| Entries shown |
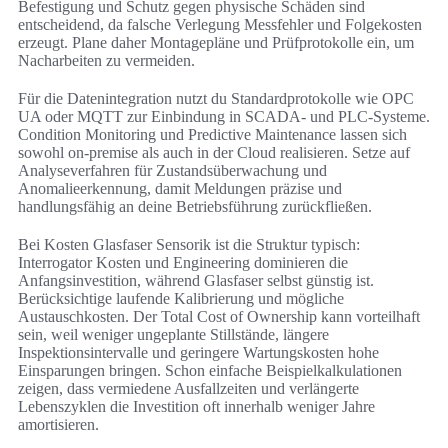
Befestigung und Schutz gegen physische Schäden sind
entscheidend, da falsche Verlegung Messfehler und Folgekosten
erzeugt. Plane daher Montagepläne und Prüfprotokolle ein, um
Nacharbeiten zu vermeiden.
Für die Datenintegration nutzt du Standardprotokolle wie OPC
UA oder MQTT zur Einbindung in SCADA- und PLC-Systeme.
Condition Monitoring und Predictive Maintenance lassen sich
sowohl on-premise als auch in der Cloud realisieren. Setze auf
Analyseverfahren für Zustandsüberwachung und
Anomalieerkennung, damit Meldungen präzise und
handlungsfähig an deine Betriebsführung zurückfließen.
Bei Kosten Glasfaser Sensorik ist die Struktur typisch:
Interrogator Kosten und Engineering dominieren die
Anfangsinvestition, während Glasfaser selbst günstig ist.
Berücksichtige laufende Kalibrierung und mögliche
Austauschkosten. Der Total Cost of Ownership kann vorteilhaft
sein, weil weniger ungeplante Stillstände, längere
Inspektionsintervalle und geringere Wartungskosten hohe
Einsparungen bringen. Schon einfache Beispielkalkulationen
zeigen, dass vermiedene Ausfallzeiten und verlängerte
Lebenszyklen die Investition oft innerhalb weniger Jahre
amortisieren.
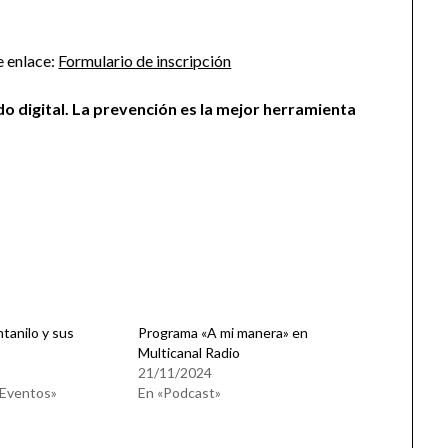
e enlace:
Formulario de inscripción
o digital. La prevención es la mejor herramienta
ntanilo y sus
Programa «A mi manera» en
Multicanal Radio
21/11/2024
 Eventos»
En «Podcast»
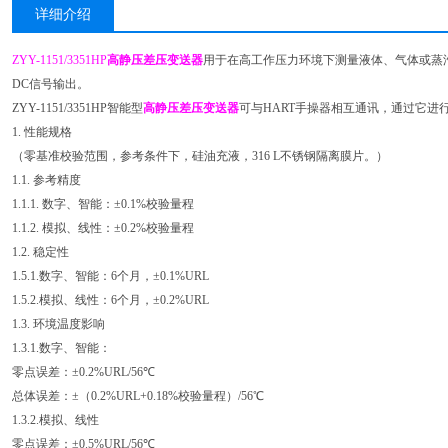
详细介绍
ZYY-1151/3351HP
高静压差压变送器
用于在高工作压力环境下测量液体、气体或蒸汽
DC信号输出。
ZYY-1151/3351HP智能型
高静压差压变送器
可与HART手操器相互通讯，通过它进
1. 性能规格
（零基准校验范围，参考条件下，硅油充液，316 L不锈钢隔离膜片。）
1.1. 参考精度
1.1.1. 数字、智能：±0.1%校验量程
1.1.2. 模拟、线性：±0.2%校验量程
1.2. 稳定性
1.5.1.数字、智能：6个月，±0.1%URL
1.5.2.模拟、线性：6个月，±0.2%URL
1.3. 环境温度影响
1.3.1.数字、智能：
零点误差：±0.2%URL/56℃
总体误差：±（0.2%URL+0.18%校验量程）/56℃
1.3.2.模拟、线性
零点误差：±0.5%URL/56℃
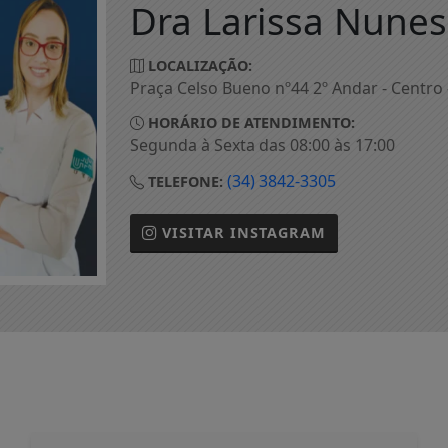
Dra Larissa Nunes
LOCALIZAÇÃO:
Praça Celso Bueno nº44 2º Andar - Centro
HORÁRIO DE ATENDIMENTO:
Segunda à Sexta das 08:00 às 17:00
(34) 3842-3305
TELEFONE:
VISITAR
INSTAGRAM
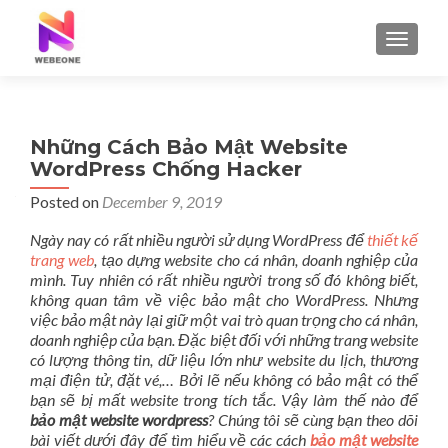
TOGGLE
Những Cách Bảo Mật Website
WordPress Chống Hacker
Posted on
December 9, 2019
Ngày nay có rất nhiều người sử dụng WordPress để
thiết kế
trang web
, tạo dựng website cho cá nhân, doanh nghiệp của
mình. Tuy nhiên có rất nhiều người trong số đó không biết,
không quan tâm về việc bảo mật cho WordPress. Nhưng
việc bảo mật này lại giữ một vai trò quan trọng cho cá nhân,
doanh nghiệp của bạn. Đặc biệt đối với những trang website
có lượng thông tin, dữ liệu lớn như website du lịch, thương
mại điện tử, đặt vé,… Bởi lẽ nếu không có bảo mật có thể
bạn sẽ bị mất website trong tích tắc. Vậy làm thế nào để
bảo mật website wordpress
? Chúng tôi sẽ cùng bạn theo dõi
bài viết dưới đây để tìm hiểu về các cách
bảo mật website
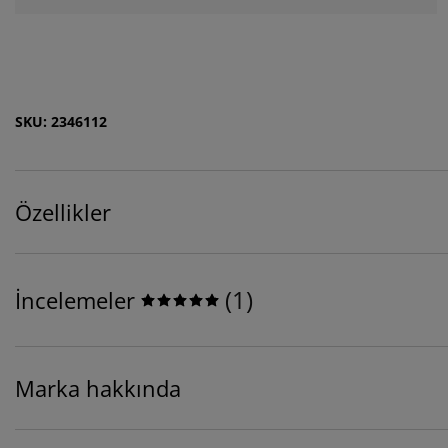
SKU: 2346112
Özellikler
(
1
)
İncelemeler
Marka hakkında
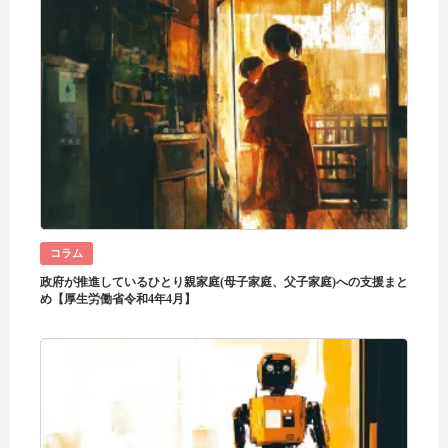
コラム
政府が推進しているひとり親家庭(母子家庭、父子家庭)への支援まと
め【厚生労働省令和4年4月】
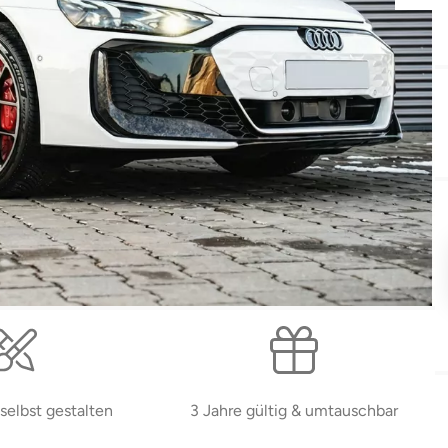
selbst gestalten
3 Jahre gültig & umtauschbar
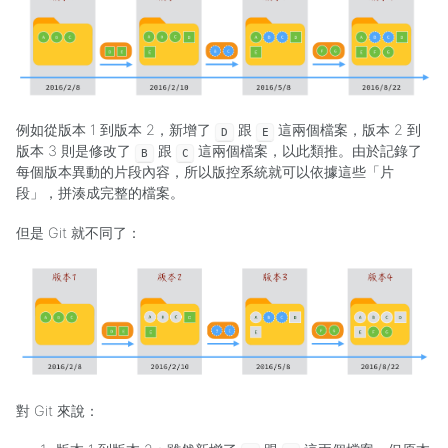
例如從版本 1 到版本 2，新增了
跟
這兩個檔案，版本 2 到
D
E
版本 3 則是修改了
跟
這兩個檔案，以此類推。由於記錄了
B
C
每個版本異動的片段內容，所以版控系統就可以依據這些「片
段」，拼湊成完整的檔案。
但是 Git 就不同了：
對 Git 來說：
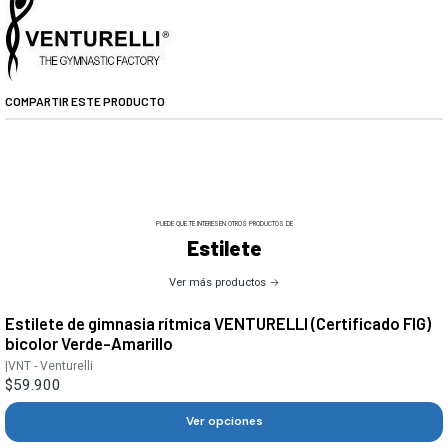
COMPARTIR ESTE PRODUCTO
PUEDE QUE TE INTERESEN OTROS PRODUCTOS DE
Estilete
Ver más productos
Estilete de gimnasia rítmica VENTURELLI (Certificado FIG)
bicolor Verde-Amarillo
|
VNT - Venturelli
$59.900
Ver opciones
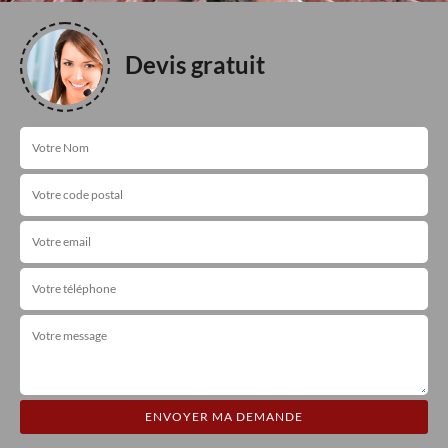
Devis gratuit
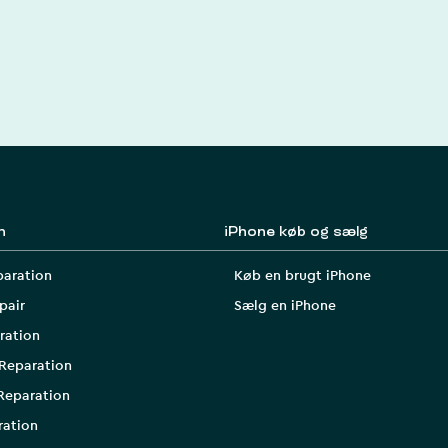
n
iPhone køb og sælg
paration
Køb en brugt iPhone
pair
Sælg en iPhone
ration
Reparation
Reparation
ration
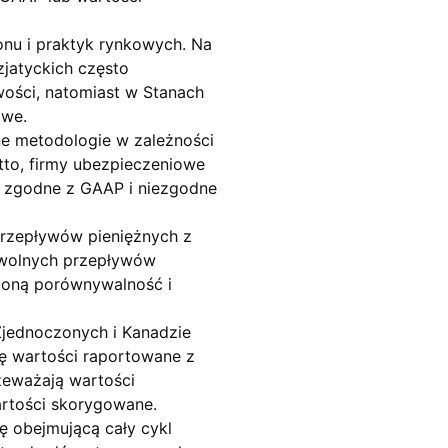
onu i praktyk rynkowych. Na
jatyckich często
ości, natomiast w Stanach
owe.
e metodologie w zależności
tto, firmy ubezpieczeniowe
y zgodne z GAAP i niezgodne
przepływów pieniężnych z
z wolnych przepływów
czoną porównywalność i
 Zjednoczonych i Kanadzie
ę wartości raportowane z
zeważają wartości
artości skorygowane.
 obejmującą cały cykl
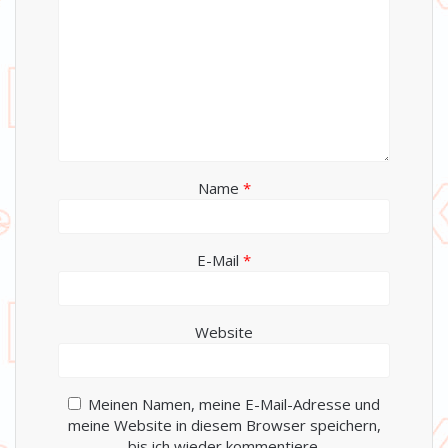
Name
*
E-Mail
*
Website
Meinen Namen, meine E-Mail-Adresse und
meine Website in diesem Browser speichern,
bis ich wieder kommentiere.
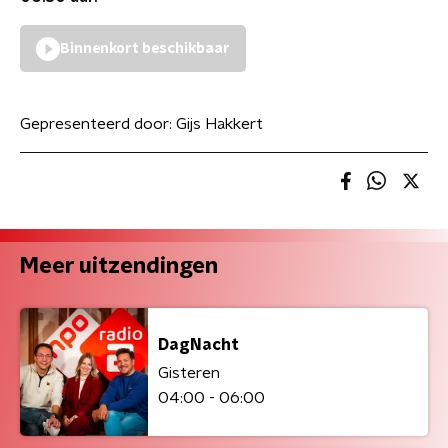
Binnenkort beschikbaar
Gepresenteerd door:
Gijs Hakkert
Meer uitzendingen
DagNacht
Gisteren
04:00 - 06:00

| Task directions |
Could you reproduce exactly the lines from the one containing "Zjednoczonych i Kanadzie" through the last line of the records, both included, leaving out the pictures?

| Answer section |
 Zjednoczonych i Kanadzie
ę wartości raportowane z
zeważają wartości
artości skorygowane.
 obejmującą cały cykl
Name
*
E-Mail
*
Website
Meinen Namen, meine E-Mail-Adresse und
meine Website in diesem Browser speichern,
bis ich wieder kommentiere.
Binnenkort beschikbaar
Gepresenteerd door:
Gijs Hakkert
Meer uitzendingen
DagNacht
Gisteren
04:00 - 06:00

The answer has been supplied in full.